Semiconductor Engineering sat down with Helena Handschuh, a Rambus fellow; Richard Newell, senior principal product architect at Microsemi, a Microchip Company; and Joseph Kiniry, principal scientist at Galois.
SE: It’s extremely rare that you have industry, academia and government all working on the same technology issues, which is what’s happening with RISC-V. How important is that?
Kiniry: It’s critical that it happens, but it’s also important to recognize those different entities have different value metrics. We’re seeing quite a bit of change, particularly with government funding. We’re seeing more and more teams that are absolutely balanced between commercial firms and academics. We’re also seeing more and more of this worldwide. But the main thing we need to realize is that professors are rewarded and promoted based upon papers and research grants, not shipping products. In a company, that’s different. So as funding opportunities appear, academics and companies need to start shifting priorities. Companies need to take research and turn it into products. That’s happening more in the RISC-V community than anywhere else.
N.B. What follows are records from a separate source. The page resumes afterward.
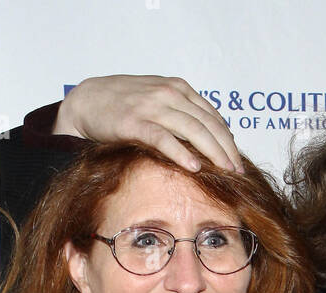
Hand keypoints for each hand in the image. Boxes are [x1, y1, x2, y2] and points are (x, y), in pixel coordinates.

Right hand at [54, 74, 242, 172]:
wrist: (87, 101)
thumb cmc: (124, 105)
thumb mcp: (158, 101)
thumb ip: (181, 113)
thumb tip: (207, 139)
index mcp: (178, 88)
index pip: (212, 115)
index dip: (228, 139)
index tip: (238, 160)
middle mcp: (169, 94)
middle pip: (207, 124)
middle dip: (226, 149)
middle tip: (238, 171)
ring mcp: (152, 107)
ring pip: (192, 130)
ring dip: (212, 152)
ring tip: (225, 171)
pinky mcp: (135, 123)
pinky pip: (164, 138)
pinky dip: (181, 152)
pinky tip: (194, 166)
Handschuh: We have a great opportunity to bring together industry, academia and government.
Newell: This is happening with security, as well. There are a lot of different approaches with security with RISC-V in general, and the RISC-V Foundation, in particular.
Kiniry: We just completed a program with DARPA. A lot of papers are going to be published, and we’re going to see a real flowering of designs and devices. The next wave of RISC-V devices, which will appear in late 2019 or early 2020, will use one or more approaches that come out of that program.